PROMPT> Would you reproduce exactly the lines below from the one holding "669 | 10211310552" through the one holding "674 | 10211310175", inclusive, and no others?

MATERIAL FOR THIS EXERCISE>
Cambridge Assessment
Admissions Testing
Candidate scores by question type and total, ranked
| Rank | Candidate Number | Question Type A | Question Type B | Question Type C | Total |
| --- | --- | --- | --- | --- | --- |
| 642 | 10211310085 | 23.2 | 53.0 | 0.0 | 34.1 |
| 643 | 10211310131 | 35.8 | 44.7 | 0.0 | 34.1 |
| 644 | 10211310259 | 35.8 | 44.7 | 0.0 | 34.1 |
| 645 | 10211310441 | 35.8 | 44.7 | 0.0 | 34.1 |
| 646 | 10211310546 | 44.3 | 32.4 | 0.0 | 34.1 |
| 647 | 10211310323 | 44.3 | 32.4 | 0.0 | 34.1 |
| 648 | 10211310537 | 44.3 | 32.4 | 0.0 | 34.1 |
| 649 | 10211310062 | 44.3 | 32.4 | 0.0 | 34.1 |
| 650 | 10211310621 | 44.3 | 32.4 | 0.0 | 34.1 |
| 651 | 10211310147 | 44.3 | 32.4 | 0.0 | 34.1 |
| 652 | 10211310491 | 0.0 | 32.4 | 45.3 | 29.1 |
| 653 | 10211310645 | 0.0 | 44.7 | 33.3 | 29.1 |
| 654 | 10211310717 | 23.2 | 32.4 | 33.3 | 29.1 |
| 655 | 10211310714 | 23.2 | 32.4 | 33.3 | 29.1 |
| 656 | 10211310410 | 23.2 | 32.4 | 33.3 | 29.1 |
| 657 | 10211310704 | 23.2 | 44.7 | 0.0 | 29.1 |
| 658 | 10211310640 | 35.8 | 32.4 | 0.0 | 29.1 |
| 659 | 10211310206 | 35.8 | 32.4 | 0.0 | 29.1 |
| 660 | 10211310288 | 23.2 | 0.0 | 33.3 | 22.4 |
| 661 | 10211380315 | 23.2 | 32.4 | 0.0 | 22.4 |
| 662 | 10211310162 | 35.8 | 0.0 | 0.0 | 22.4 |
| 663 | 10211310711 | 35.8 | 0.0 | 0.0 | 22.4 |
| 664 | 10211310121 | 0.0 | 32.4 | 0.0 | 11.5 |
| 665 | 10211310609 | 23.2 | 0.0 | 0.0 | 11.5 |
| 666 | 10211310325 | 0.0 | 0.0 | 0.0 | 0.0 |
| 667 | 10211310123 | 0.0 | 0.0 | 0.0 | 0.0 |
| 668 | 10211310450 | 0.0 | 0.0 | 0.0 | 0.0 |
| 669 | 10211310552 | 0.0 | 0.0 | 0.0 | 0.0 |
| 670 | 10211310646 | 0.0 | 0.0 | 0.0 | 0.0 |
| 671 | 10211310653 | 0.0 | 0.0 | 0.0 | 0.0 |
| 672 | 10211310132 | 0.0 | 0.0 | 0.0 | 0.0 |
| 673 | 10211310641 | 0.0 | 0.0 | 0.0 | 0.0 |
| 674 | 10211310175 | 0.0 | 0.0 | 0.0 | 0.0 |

* * *

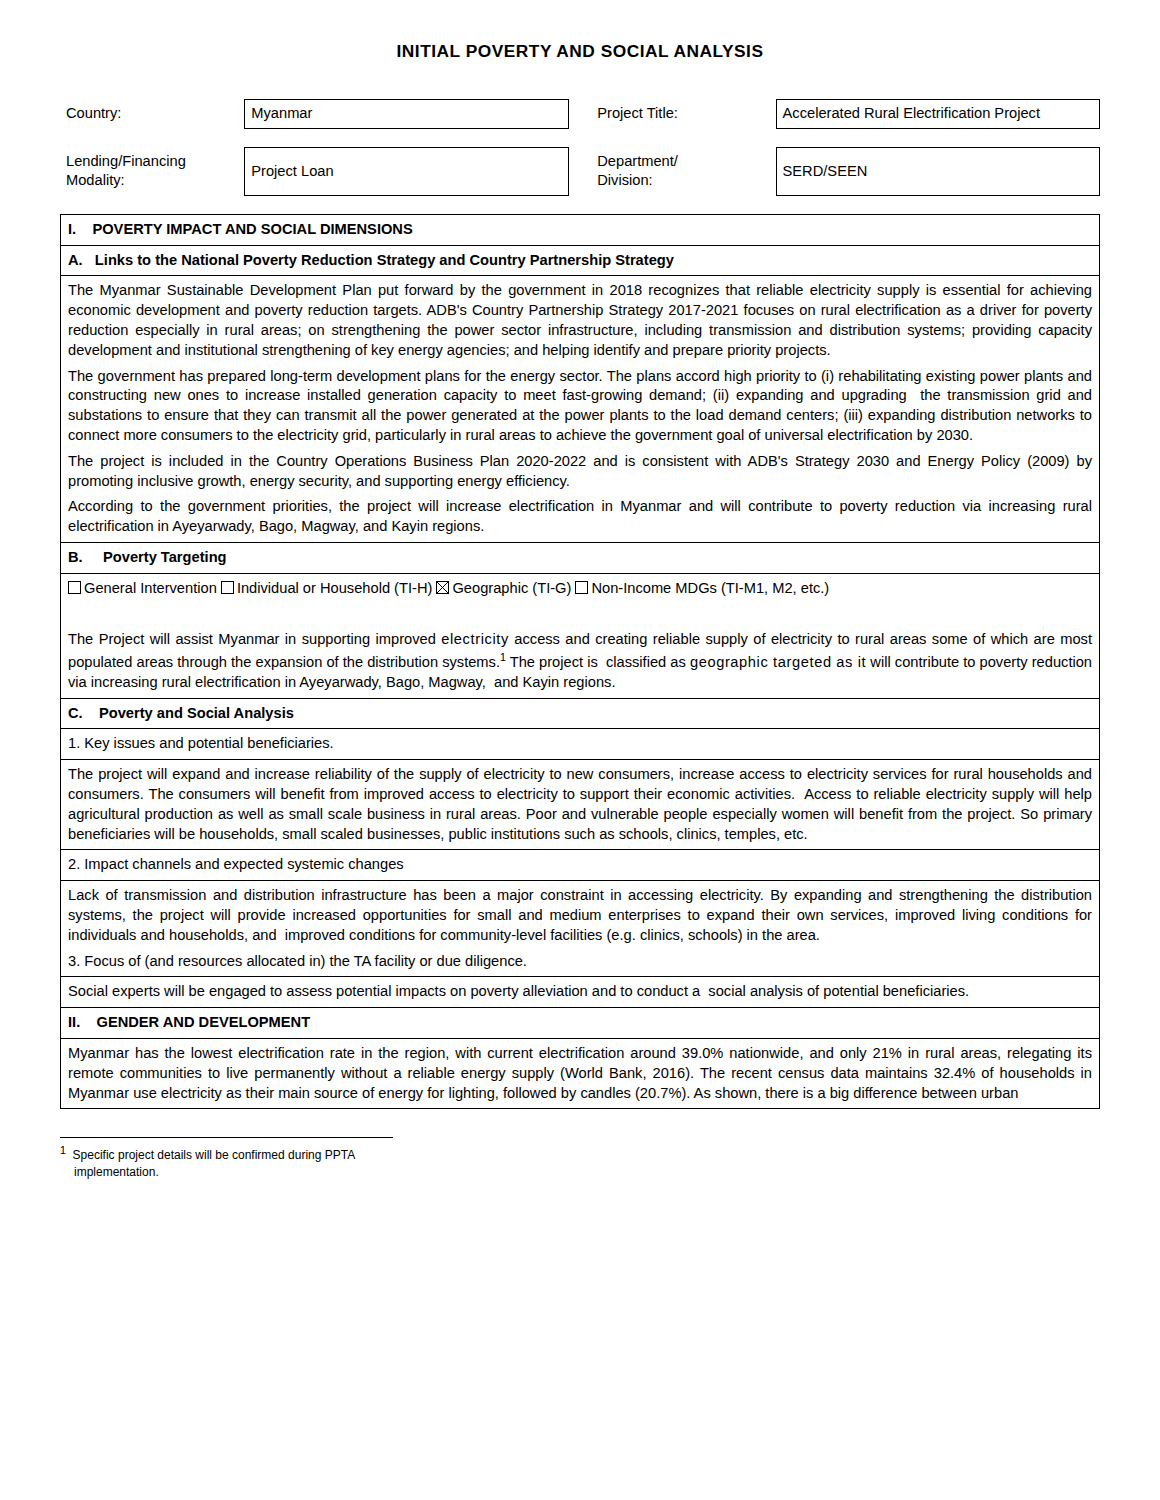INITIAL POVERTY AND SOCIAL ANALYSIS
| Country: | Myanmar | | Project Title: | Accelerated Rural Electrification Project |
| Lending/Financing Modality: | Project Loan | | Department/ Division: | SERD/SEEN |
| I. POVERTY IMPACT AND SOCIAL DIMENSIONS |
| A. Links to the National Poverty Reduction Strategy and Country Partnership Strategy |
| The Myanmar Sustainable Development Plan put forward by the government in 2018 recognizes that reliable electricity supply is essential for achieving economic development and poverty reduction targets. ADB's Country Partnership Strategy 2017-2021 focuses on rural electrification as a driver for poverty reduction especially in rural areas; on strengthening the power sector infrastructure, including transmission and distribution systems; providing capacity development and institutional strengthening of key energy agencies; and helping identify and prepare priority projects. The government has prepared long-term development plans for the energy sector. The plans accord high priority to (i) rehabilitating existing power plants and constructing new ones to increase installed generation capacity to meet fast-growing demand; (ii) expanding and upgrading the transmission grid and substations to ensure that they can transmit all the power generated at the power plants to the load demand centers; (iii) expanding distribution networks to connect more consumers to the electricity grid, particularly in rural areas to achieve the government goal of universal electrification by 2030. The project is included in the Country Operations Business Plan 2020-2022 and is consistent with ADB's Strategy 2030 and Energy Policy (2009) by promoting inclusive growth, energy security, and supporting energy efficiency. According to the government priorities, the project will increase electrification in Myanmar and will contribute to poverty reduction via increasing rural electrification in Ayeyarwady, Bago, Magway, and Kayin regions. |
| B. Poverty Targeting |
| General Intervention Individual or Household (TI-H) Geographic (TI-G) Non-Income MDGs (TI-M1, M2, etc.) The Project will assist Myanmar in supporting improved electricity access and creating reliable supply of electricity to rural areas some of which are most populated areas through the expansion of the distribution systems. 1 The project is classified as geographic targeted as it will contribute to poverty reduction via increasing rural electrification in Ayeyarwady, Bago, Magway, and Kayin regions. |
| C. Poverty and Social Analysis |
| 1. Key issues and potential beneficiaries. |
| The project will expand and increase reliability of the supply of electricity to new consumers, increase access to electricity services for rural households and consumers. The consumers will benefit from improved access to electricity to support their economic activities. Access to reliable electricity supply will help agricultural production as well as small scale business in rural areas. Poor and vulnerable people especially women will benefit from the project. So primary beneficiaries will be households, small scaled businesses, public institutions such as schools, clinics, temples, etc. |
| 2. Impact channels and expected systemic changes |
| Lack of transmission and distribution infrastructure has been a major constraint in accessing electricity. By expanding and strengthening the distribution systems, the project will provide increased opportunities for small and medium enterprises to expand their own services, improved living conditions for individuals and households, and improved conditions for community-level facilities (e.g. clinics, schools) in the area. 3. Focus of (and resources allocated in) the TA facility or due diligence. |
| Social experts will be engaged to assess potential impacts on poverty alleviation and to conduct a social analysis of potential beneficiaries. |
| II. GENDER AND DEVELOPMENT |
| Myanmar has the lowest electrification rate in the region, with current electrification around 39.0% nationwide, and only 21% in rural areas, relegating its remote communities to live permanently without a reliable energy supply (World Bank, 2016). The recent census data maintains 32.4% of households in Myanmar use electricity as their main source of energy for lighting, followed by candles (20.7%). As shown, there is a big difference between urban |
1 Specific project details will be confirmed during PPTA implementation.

TASK ANSWER>
| 669 | 10211310552 | 0.0 | 0.0 | 0.0 | 0.0 |
| 670 | 10211310646 | 0.0 | 0.0 | 0.0 | 0.0 |
| 671 | 10211310653 | 0.0 | 0.0 | 0.0 | 0.0 |
| 672 | 10211310132 | 0.0 | 0.0 | 0.0 | 0.0 |
| 673 | 10211310641 | 0.0 | 0.0 | 0.0 | 0.0 |
| 674 | 10211310175 | 0.0 | 0.0 | 0.0 | 0.0 |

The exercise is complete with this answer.